Father’s Day is a mix of emotions for a lot of people. Marvin Webster is the name of my earthly father, he’s an enigma to me. A heart attack ended his life some years ago, but his legacy lives on.
When many people are introduced to the concept of God being our Heavenly Father they quickly connect to their relationship to their earthly father. Fortunately, I never did that; perhaps because I was saved so young, I knew that God, being perfect, would always be far better than Marvin.
My Dad was a carrot-topped red-head, and he had the stereo-typical quick temper that came with it. My Mom never saw that part of him until after they were married (he was fixing a piece of farm equipment when it first evidenced), her Christian morals led her to stay true to her marriage vows.
The important things in life came rather easily to Dad: he proposed to my Mom in a letter he wrote to her while he was serving in the Army; he helped a neighbor on a nearby farm as he was growing up, that man sold that farm to Dad rather cheaply; and he drove with his Dad for a while as he started his family. I think all that led him to live a rather shallow life with his own offspring.
He shared stories of hunting and fishing from his youth, but he never did either of those with us. One year we even bought him a fishing license so he wouldn’t have his pat excuse for not going… he still didn’t share that experience with his children. Working on the farm was good enough for him, I guess; although we seldom were able to share any conversation while the equipment was roaring. I struggled with older male relationships for years because of this lack of any depth in this crucial model in my life.
Dad was good with numbers. He was the Head Sawyer at the lumber mill in White Cloud; that meant he ran the main saw that cut the logs into boards. He could rattle off the exact fraction of an inch measurement he would need to start the final set of cuts so the last piece would be the same size as all the others (taking into account the saw blade cuts), even more than a decade after he left that job.
Marvin was inspired to run for public office by his Mom. He started out as a trustee on the local township board. He was later voted in as the Supervisor, this allowed him to use his gift with numbers to be the local tax assessor (a position he held even after he left office because the next Supervisor didn’t pass the state exam to do that requirement of the post).
The single thing I admired most about my Dad was his left ring finger. His fingers got thicker as he aged, so his wedding band was firmly embedded into his finger. Even as a boy I knew the significance of that symbol of commitment. I was assured that he and Mom were inseparable, that grounded me.

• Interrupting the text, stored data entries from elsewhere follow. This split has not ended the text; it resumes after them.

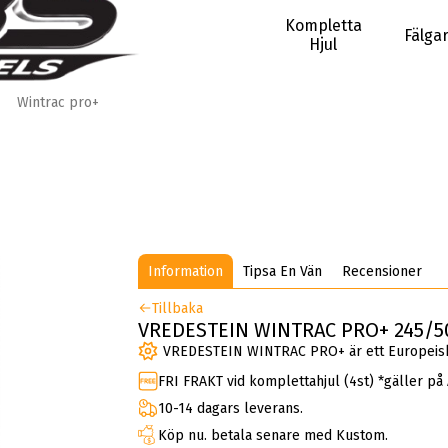
Kompletta
Fälga
Hjul
Wintrac pro+
Information
Tipsa En Vän
Recensioner
Tillbaka
VREDESTEIN WINTRAC PRO+ 245/50
VREDESTEIN WINTRAC PRO+ är ett Europeisk
FRI FRAKT vid komplettahjul (4st) *gäller på
10-14 dagars leverans.
Köp nu. betala senare med Kustom.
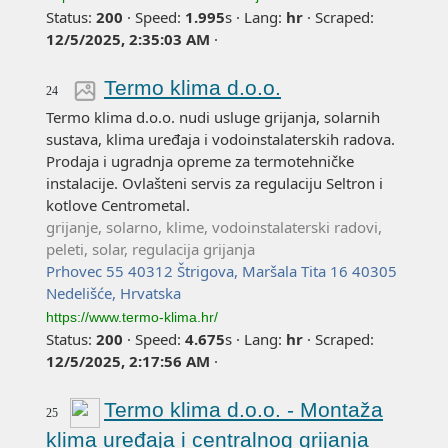
Status:
200
·
Speed:
1.995
s
·
Lang:
hr
·
Scraped:
12/5/2025, 2:35:03 AM
·
Termo klima d.o.o.
24
Termo klima d.o.o. nudi usluge grijanja, solarnih
sustava, klima uređaja i vodoinstalaterskih radova.
Prodaja i ugradnja opreme za termotehničke
instalacije. Ovlašteni servis za regulaciju Seltron i
kotlove Centrometal.
grijanje, solarno, klime, vodoinstalaterski radovi,
peleti, solar, regulacija grijanja
Prhovec 55 40312 Štrigova, Maršala Tita 16 40305
Nedelišće, Hrvatska
https://www.termo-klima.hr/
Status:
200
·
Speed:
4.675
s
·
Lang:
hr
·
Scraped:
12/5/2025, 2:17:56 AM
·
Termo klima d.o.o. - Montaža
25
klima uređaja i centralnog grijanja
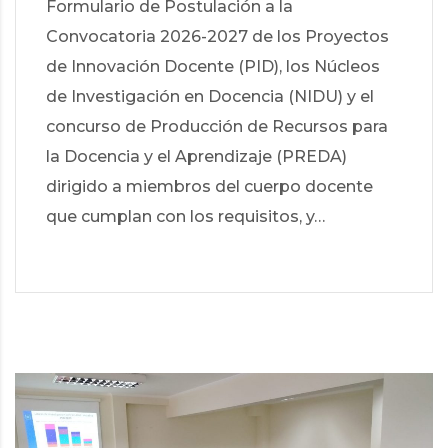
Formulario de Postulación a la
Convocatoria 2026-2027 de los Proyectos
de Innovación Docente (PID), los Núcleos
de Investigación en Docencia (NIDU) y el
concurso de Producción de Recursos para
la Docencia y el Aprendizaje (PREDA)
dirigido a miembros del cuerpo docente
que cumplan con los requisitos, y…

Dad was quick to help out anyone in need. Being a farmer most of his life meant that he had a pick-up truck before driving a pick-up was cool. Anyone who owns a pick-up will tell you it’s only a matter of time before somebody will ask you to help them move. We had a neighbor that took advantage of that situation by having us help him move away from the area to a nearby town. He said he didn’t have any money to pay Dad at the time, but that he would pay him on Wednesday when he got some money. Well, time went by with no word from our former neighbor. So, somebody asked Dad if he was ever going to try to get the money from him. Dad would simply reply, “well, he never said which Wednesday he was going to pay me.” Dad never pursued that money. Years later, when we were tight for money (as we usually were with up to nine mouths to feed) somebody would often suggest that maybe this would be the Wednesday the guy would finally come through with that money. He never did.
I only remember Dad coming to church once. That was the day I gave my first sermon at our tiny country church, I never got any feedback from him as to his thoughts about it. He didn’t come to the second one I gave (I can’t say that I blame him for that. I was so monotone in my delivery then that I’m surprised anybody showed up for that one). We’re all guessing as to whether he ever accepted Christ as his Savior.
I was living at home when Grandpa Webster died of a sudden heart attack; Dad was devastated. I had to take over the day-to-day operations of the farm until after the funeral. When my Dad died I lived about 100 miles away. I didn’t take any time off work until the funeral service day. My father-in-law died a few years before that from a lingering bout with COPD from a lifetime of smoking, he had poured some of himself into me in the short time I knew him, the tears came freely at my father-in-law’s visitations and funeral; I didn’t cry until taps were played and the nine-gun salute eulogized my Dad’s passing, and those tears were few.
God did not bless me with the call to be a father, so I don’t have any first-hand anecdotes to pass on to any fathers reading this. The only thing I can tell you from my heart at this time is this: Practically any man can become a father. Far too few of those individuals take the time to be a real Dad. You only have a short time to impact those lives God has entrusted to you… please, BE A DELIBERATE DAD.